Atelier Adam Nathaniel Furman

This is a proposal by Madam (Marco Ginex and I) for an installation at the inaugural exhibition at the Shanghai Architectural Culture Centre (designed by Ando), for which several practices were invited to develop responses to a given theme in relation to China and its architecture. We were given the theme monumentality, with their explanation:

"The desire for monumentality roots deeply in the spatial politics of China. All design techniques of creating monumentality in history, from ancient Egypt to 19th century new classicism, can be found, adapted to buildings throughout the nation. The aim is to embody the power and imagination of a regime."

We were asked to alter the content and presentation of our proposal. Whilst we were happy to develop the formal themes of the work -the frame of its content- we were not willing to water down the main thrust of the installation, so at least the idea lives on here.

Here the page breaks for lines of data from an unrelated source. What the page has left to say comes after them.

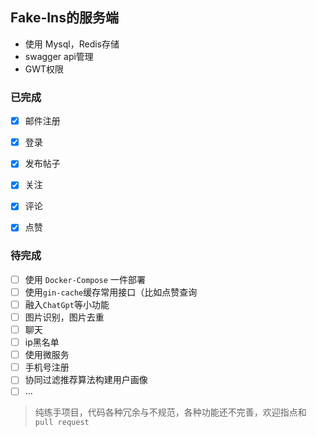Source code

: ## Fake-Ins的服务端

- 使用 Mysql，Redis存储
- swagger api管理
- GWT权限

### 已完成
- [x] 邮件注册
- [x] 登录
- [x] 发布帖子
- [x] 关注
- [x] 评论
- [x] 点赞


### 待完成
- [ ] 使用 `Docker-Compose` 一件部署
- [ ] 使用`gin-cache`缓存常用接口（比如点赞查询 
- [ ] 融入`ChatGpt`等小功能
- [ ] 图片识别，图片去重
- [ ] 聊天
- [ ] ip黑名单
- [ ] 使用微服务
- [ ] 手机号注册
- [ ] 协同过滤推荐算法构建用户画像
- [ ] ...

> 纯练手项目，代码各种冗余与不规范，各种功能还不完善，欢迎指点和 `pull request`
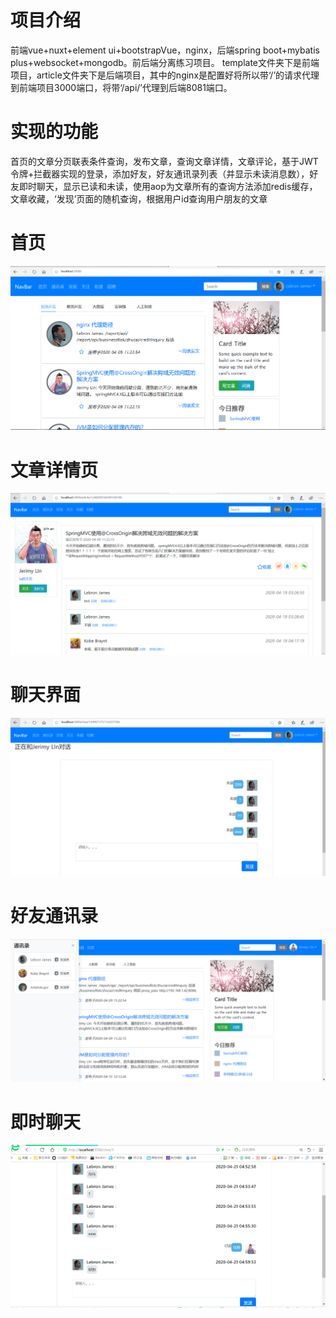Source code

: # 项目介绍
前端vue+nuxt+element ui+bootstrapVue，nginx，后端spring boot+mybatis plus+websocket+mongodb。前后端分离练习项目。
template文件夹下是前端项目，article文件夹下是后端项目，其中的nginx是配置好将所以带‘/’的请求代理到前端项目3000端口，将带‘/api/’代理到后端8081端口。
# 实现的功能
首页的文章分页联表条件查询，发布文章，查询文章详情，文章评论，基于JWT令牌+拦截器实现的登录，添加好友，好友通讯录列表（并显示未读消息数），好友即时聊天，显示已读和未读，使用aop为文章所有的查询方法添加redis缓存，文章收藏，‘发现’页面的随机查询，根据用户id查询用户朋友的文章
# 首页
![Image text](https://raw.githubusercontent.com/528854302/myproject/master/template/static/img/1.PNG)
# 文章详情页
![Image text](https://github.com/528854302/myproject/blob/master/template/static/img/2.PNG)
# 聊天界面
![Image text](https://github.com/528854302/myproject/blob/master/template/static/img/3.PNG)
# 好友通讯录
![Image text](https://raw.githubusercontent.com/528854302/myproject/master/template/static/img/4.PNG)
# 即时聊天
![Image text](https://github.com/528854302/myproject/blob/master/template/static/img/5.PNG)
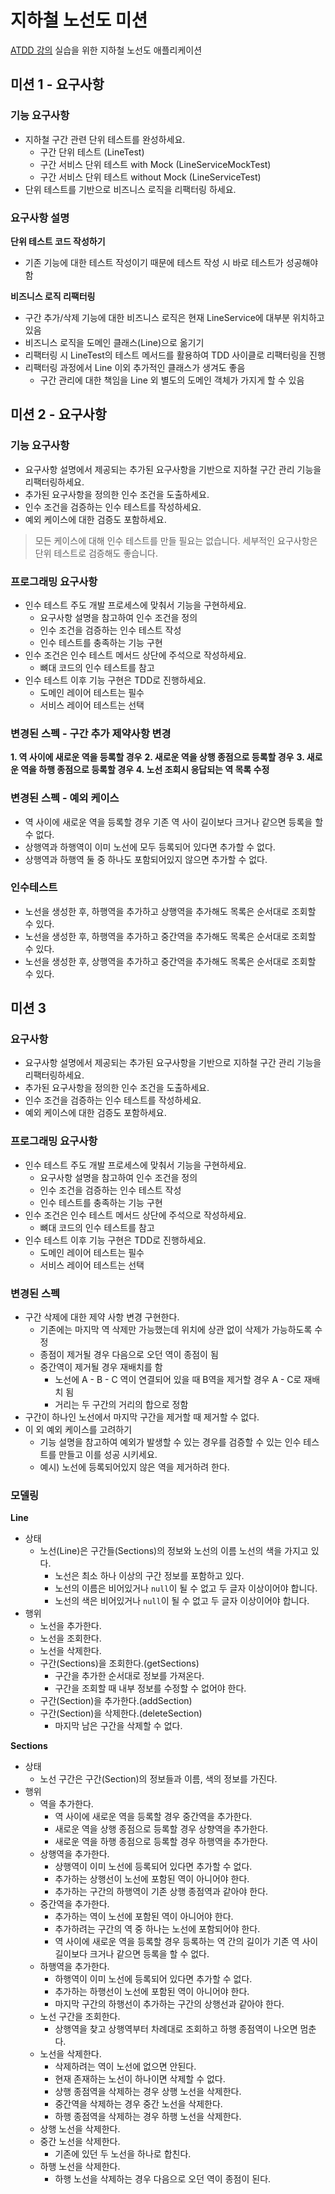 # 지하철 노선도 미션
[ATDD 강의](https://edu.nextstep.camp/c/R89PYi5H) 실습을 위한 지하철 노선도 애플리케이션

## 미션 1 - 요구사항

### 기능 요구사항

- 지하철 구간 관련 단위 테스트를 완성하세요.
  - 구간 단위 테스트 (LineTest)
  - 구간 서비스 단위 테스트 with Mock (LineServiceMockTest)
  - 구간 서비스 단위 테스트 without Mock (LineServiceTest)
- 단위 테스트를 기반으로 비즈니스 로직을 리팩터링 하세요.

### 요구사항 설명

**단위 테스트 코드 작성하기**

- 기존 기능에 대한 테스트 작성이기 때문에 테스트 작성 시 바로 테스트가 성공해야 함 

**비즈니스 로직 리팩터링** 

- 구간 추가/삭제 기능에 대한 비즈니스 로직은 현재 LineService에 대부분 위치하고 있음 
- 비즈니스 로직을 도메인 클래스(Line)으로 옮기기 
- 리팩터링 시 LineTest의 테스트 메서드를 활용하여 TDD 사이클로 리팩터링을 진행 
- 리팩터링 과정에서 Line 이외 추가적인 클래스가 생겨도 좋음 
  - 구간 관리에 대한 책임을 Line 외 별도의 도메인 객체가 가지게 할 수 있음

## 미션 2 - 요구사항

### 기능 요구사항

- 요구사항 설명에서 제공되는 추가된 요구사항을 기반으로 지하철 구간 관리 기능을 리팩터링하세요.
- 추가된 요구사항을 정의한 인수 조건을 도출하세요.
- 인수 조건을 검증하는 인수 테스트를 작성하세요.
- 예외 케이스에 대한 검증도 포함하세요.

> 모든 케이스에 대해 인수 테스트를 만들 필요는 없습니다. 세부적인 요구사항은 단위 테스트로 검증해도 좋습니다.

### 프로그래밍 요구사항

- 인수 테스트 주도 개발 프로세스에 맞춰서 기능을 구현하세요.
  - 요구사항 설명을 참고하여 인수 조건을 정의
  - 인수 조건을 검증하는 인수 테스트 작성
  - 인수 테스트를 충족하는 기능 구현
- 인수 조건은 인수 테스트 메서드 상단에 주석으로 작성하세요.
  - 뼈대 코드의 인수 테스트를 참고
- 인수 테스트 이후 기능 구현은 TDD로 진행하세요.
  - 도메인 레이어 테스트는 필수
  - 서비스 레이어 테스트는 선택


### 변경된 스펙 - 구간 추가 제약사항 변경

**1. 역 사이에 새로운 역을 등록할 경우**
**2. 새로운 역을 상행 종점으로 등록할 경우**
**3. 새로운 역을 하행 종점으로 등록할 경우**
**4. 노선 조회시 응답되는 역 목록 수정**

### 변경된 스펙 - 예외 케이스

- 역 사이에 새로운 역을 등록할 경우 기존 역 사이 길이보다 크거나 같으면 등록을 할 수 없다.
- 상행역과 하행역이 이미 노선에 모두 등록되어 있다면 추가할 수 없다.
- 상행역과 하행역 둘 중 하나도 포함되어있지 않으면 추가할 수 없다.

### 인수테스트

- 노선을 생성한 후, 하행역을 추가하고 상행역을 추가해도 목록은 순서대로 조회할 수 있다.
- 노선을 생성한 후, 하행역을 추가하고 중간역을 추가해도 목록은 순서대로 조회할 수 있다.
- 노선을 생성한 후, 상행역을 추가하고 중간역을 추가해도 목록은 순서대로 조회할 수 있다.

## 미션 3

### 요구사항

- 요구사항 설명에서 제공되는 추가된 요구사항을 기반으로 지하철 구간 관리 기능을 리팩터링하세요.
- 추가된 요구사항을 정의한 인수 조건을 도출하세요.
- 인수 조건을 검증하는 인수 테스트를 작성하세요.
- 예외 케이스에 대한 검증도 포함하세요.

### 프로그래밍 요구사항

- 인수 테스트 주도 개발 프로세스에 맞춰서 기능을 구현하세요.
  - 요구사항 설명을 참고하여 인수 조건을 정의
  - 인수 조건을 검증하는 인수 테스트 작성
  - 인수 테스트를 충족하는 기능 구현
- 인수 조건은 인수 테스트 메서드 상단에 주석으로 작성하세요.
  - 뼈대 코드의 인수 테스트를 참고
- 인수 테스트 이후 기능 구현은 TDD로 진행하세요.
  - 도메인 레이어 테스트는 필수
  - 서비스 레이어 테스트는 선택


### 변경된 스펙

- 구간 삭제에 대한 제약 사항 변경 구현한다.
  - 기존에는 마지막 역 삭제만 가능했는데 위치에 상관 없이 삭제가 가능하도록 수정
  - 종점이 제거될 경우 다음으로 오던 역이 종점이 됨
  - 중간역이 제거될 경우 재배치를 함
    - 노선에 A - B - C 역이 연결되어 있을 때 B역을 제거할 경우 A - C로 재배치 됨
    - 거리는 두 구간의 거리의 합으로 정함
- 구간이 하나인 노선에서 마지막 구간을 제거할 때 제거할 수 없다.
- 이 외 예외 케이스를 고려하기
  - 기능 설명을 참고하여 예외가 발생할 수 있는 경우를 검증할 수 있는 인수 테스트를 만들고 이를 성공 시키세요.
  - 예시) 노선에 등록되어있지 않은 역을 제거하려 한다.


### 모델링

**Line**
- 상태
  - 노선(Line)은 구간들(Sections)의 정보와 노선의 이름 노선의 색을 가지고 있다.
    - 노선은 최소 하나 이상의 구간 정보를 포함하고 있다.
    - 노선의 이름은 비어있거나 `null`이 될 수 없고 두 글자 이상이어야 합니다.
    - 노선의 색은 비어있거나 `null`이 될 수 없고 두 글자 이상이어야 합니다.
- 행위
  - 노선을 추가한다.
  - 노선을 조회한다.
  - 노선을 삭제한다.
  - 구간(Sections)을 조회한다.(getSections)
    - 구간을 추가한 순서대로 정보를 가져온다.
    - 구간을 조회할 때 내부 정보를 수정할 수 없어야 한다.
  - 구간(Section)을 추가한다.(addSection)
  - 구간(Section)을 삭제한다.(deleteSection)
    - 마지막 남은 구간을 삭제할 수 없다.

**Sections**

- 상태
  - 노선 구간은 구간(Section)의 정보들과 이름, 색의 정보를 가진다.
- 행위
  - 역을 추가한다.
    - 역 사이에 새로운 역을 등록할 경우 중간역을 추가한다.
    - 새로운 역을 상행 종점으로 등록할 경우 상향역을 추가한다.
    - 새로운 역을 하행 종점으로 등록할 경우 하행역을 추가한다.
  - 상행역을 추가한다.
    - 상행역이 이미 노선에 등록되어 있다면 추가할 수 없다.
    - 추가하는 상행선이 노선에 포함된 역이 아니어야 한다.
    - 추가하는 구간의 하행역이 기존 상행 종점역과 같아야 한다.
  - 중간역을 추가한다.
    - 추가하는 역이 노선에 포함된 역이 아니어야 한다.
    - 추가하려는 구간의 역 중 하나는 노선에 포함되어야 한다.
    - 역 사이에 새로운 역을 등록할 경우 등록하는 역 간의 길이가 기존 역 사이 길이보다 크거나 같으면 등록을 할 수 없다.
  - 하행역을 추가한다.
    - 하행역이 이미 노선에 등록되어 있다면 추가할 수 없다.
    - 추가하는 하행선이 노선에 포함된 역이 아니어야 한다.
    - 마지막 구간의 하행선이 추가하는 구간의 상행선과 같아야 한다.
  - 노선 구간을 조회한다.
    - 상행역을 찾고 상행역부터 차례대로 조회하고 하행 종점역이 나오면 멈춘다.
  - 노선을 삭제한다.
    - 삭제하려는 역이 노선에 없으면 안된다.
    - 현재 존재하는 노선이 하나이면 삭제할 수 없다.
    - 상행 종점역을 삭제하는 경우 상행 노선을 삭제한다.
    - 중간역을 삭제하는 경우 중간 노선을 삭제한다.
    - 하행 종점역을 삭제하는 경우 하행 노선을 삭제한다.
  - 상행 노선을 삭제한다.
  - 중간 노선을 삭제한다.
    - 기존에 있던 두 노선을 하나로 합친다.
  - 하행 노선을 삭제한다.
    - 하행 노선을 삭제하는 경우 다음으로 오던 역이 종점이 된다.
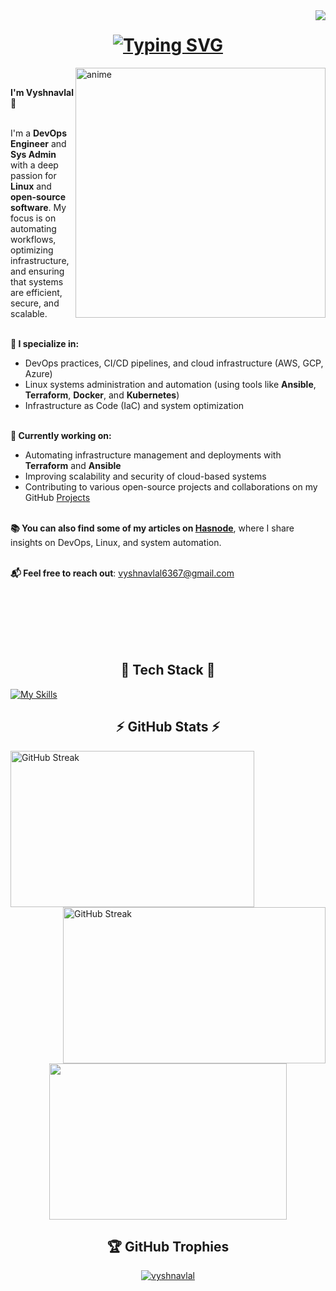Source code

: <img align="right" src="https://visitor-badge.laobi.icu/badge?page_id=vyshnavlal">

<h1 align="center">
<a href="https://git.io/typing-svg"><img src="https://readme-typing-svg.demolab.com?font=Fira+Code&duration=2000&pause=500&center=true&vCenter=true&width=435&lines=Hello;%E0%A4%A8%E0%A4%AE%E0%A4%B8%E0%A5%8D%E0%A4%A4%E0%A5%87;Hola;Bonjour;Ciao;Ol%C3%A1;%E3%81%93%E3%82%93%E3%81%AB%E3%81%A1%E3%81%AF;%EC%95%88%EB%85%95%ED%95%98%EC%84%B8%EC%9A%94;Merhaba" alt="Typing SVG" /></a>
</h1>

<img align="right" alt="anime" width="400" src="./gifs/nichijou-anime-brasil (1).gif">

<br>
<p align="left">
  <strong>I'm Vyshnavlal 👋</strong><br><br>

  I'm a <strong>DevOps Engineer</strong> and <strong>Sys Admin</strong> with a deep passion for <strong>Linux</strong> and <strong>open-source software</strong>. My focus is on automating workflows, optimizing infrastructure, and ensuring that systems are efficient, secure, and scalable.<br><br>

  <strong>🔧 I specialize in:</strong><br>
  - DevOps practices, CI/CD pipelines, and cloud infrastructure (AWS, GCP, Azure)<br>
  - Linux systems administration and automation (using tools like <strong>Ansible</strong>, <strong>Terraform</strong>, <strong>Docker</strong>, and <strong>Kubernetes</strong>)<br>
  - Infrastructure as Code (IaC) and system optimization<br><br>

  <strong>🚀 Currently working on:</strong><br>
  - Automating infrastructure management and deployments with <strong>Terraform</strong> and <strong>Ansible</strong><br>
  - Improving scalability and security of cloud-based systems<br>
  - Contributing to various open-source projects and collaborations on my GitHub <a href="https://vyshnavlal.xyz/projects">Projects</a><br><br>

  <strong>📚 You can also find some of my articles on <a href="https://hashnode.com/@vyshnavlal">Hasnode</a></strong>, where I share insights on DevOps, Linux, and system automation.<br><br>

  <strong>📬 Feel free to reach out</strong>: <a href="mailto:vyshnavlal6367@gmail.com">vyshnavlal6367@gmail.com</a><br>
</p>

<br>
<br>
<br>
<br>
<br>

<h2 align="center">🚀 Tech Stack 🚀</h2>

[![My Skills](https://skillicons.dev/icons?i=linux,aws,bash,docker,git,heroku,py,ansible,arch,atom,elasticsearch,flask,github,githubactions,gitlab,gmail,grafana,jenkins,kubernetes,linkedin,md,mint,mysql,nginx,postman,redhat,terraform,ubuntu,vim,vscode,wordpress)](https://skillicons.dev)

<h2 align="center">⚡ GitHub Stats ⚡</h2>
<p align=center>
  <div align=left>
    <a href="https://github.com/anuraghazra/github-readme-stats"><img width=390 height=250 align="center" src="https://github-readme-stats.vercel.app/api?username=penguinpal25&theme=catppuccin_mocha&include_all_commits=false&count_private=false&hide_border=true&show_icons=true" alt="GitHub Streak" /></a>    
    <a href="https://git.io/streak-stats"><img width=420 height=250 align="right" src="https://streak-stats.demolab.com/?user=penguinpal25&theme=catppuccin-mocha&hide_border=true" alt="GitHub Streak" /></a>
  </div>
  <div align=center>
    <a href="https://github.com/anuraghazra/github-readme-stats"><img width=380 height=250 align="center" src="https://github-readme-stats.vercel.app/api/top-langs/?username=penguinpal25&theme=catppuccin_mocha&hide_border=true&include_all_commits=false&count_private=false&layout=compact" /></a>
  </div>
</p>

<h2 align="center">🏆 GitHub Trophies</h2>
<p align="center"><a href="https://github.com/ryo-ma/github-profile-trophy"><img src="https://github-profile-trophy.vercel.app/?username=penguinpal25&theme=tokyonight&no-frame=false&no-bg=true&margin-w=4" alt="vyshnavlal" /></a></p>
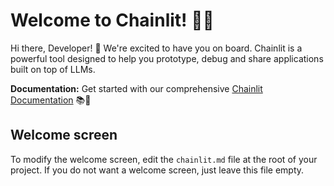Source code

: # Welcome to Chainlit! 🚀🤖

Hi there, Developer! 👋 We're excited to have you on board. Chainlit is a powerful tool designed to help you prototype, debug and share applications built on top of LLMs.

**Documentation:** Get started with our comprehensive [Chainlit Documentation](https://docs.chainlit.io) 📚💬

## Welcome screen

To modify the welcome screen, edit the `chainlit.md` file at the root of your project. If you do not want a welcome screen, just leave this file empty.
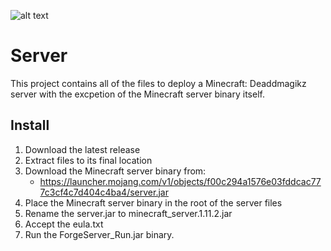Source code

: ![alt text](https://deaddmagikz.azurewebsites.net/images/DeaddMagikzBlockdStars_8bit.png "DeaddMagikz")
# Server
This project contains all of the files to deploy a Minecraft: Deaddmagikz server with the excpetion of the Minecraft server binary itself.

## Install
1. Download the latest release
2. Extract files to its final location
3. Download the Minecraft server binary from:
   * https://launcher.mojang.com/v1/objects/f00c294a1576e03fddcac777c3cf4c7d404c4ba4/server.jar
4. Place the Minecraft server binary in the root of the server files
5. Rename the server.jar to minecraft_server.1.11.2.jar
6. Accept the eula.txt
7. Run the ForgeServer_Run.jar binary.
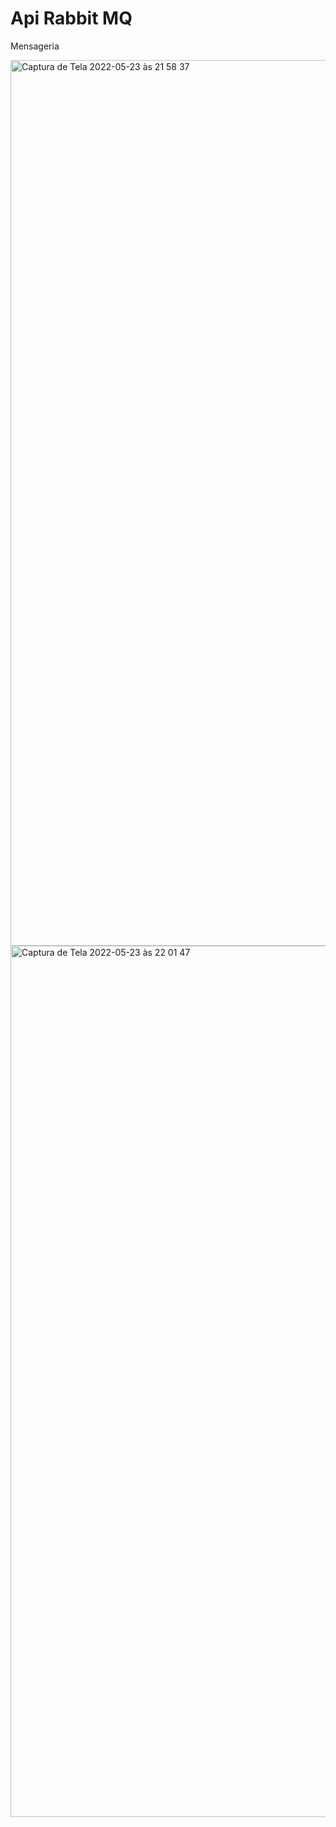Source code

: # Api Rabbit MQ
Mensageria

<img width="1417" alt="Captura de Tela 2022-05-23 às 21 58 37" src="https://user-images.githubusercontent.com/51893051/169928535-176e85e6-fe25-440e-93c8-e43fa81c429d.png">
<img width="1394" alt="Captura de Tela 2022-05-23 às 22 01 47" src="https://user-images.githubusercontent.com/51893051/169928553-ba3df2a0-c1fd-4b47-97f4-d12bbd620fe9.png">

Monumentality is a quality derived from a combination of two factors being inherent in a phenomenon. The first is that its existence affects an unusually large number of people. The second is that those people who it affects are marked in some way deeply and permanently by it. Physical scale is not key -although often present- because Monumentality exists by virtue of the quantity of people and the degree to which they are influence. So for example, while a large building may affect only its immediate residents and environment, a small piece of parchment in the British Library, the Magna Carta, is referred to as the origins of all democracy in the Anglo Saxon world, and is revered, talked about, and Monumentalised by hundreds of millions across four continents.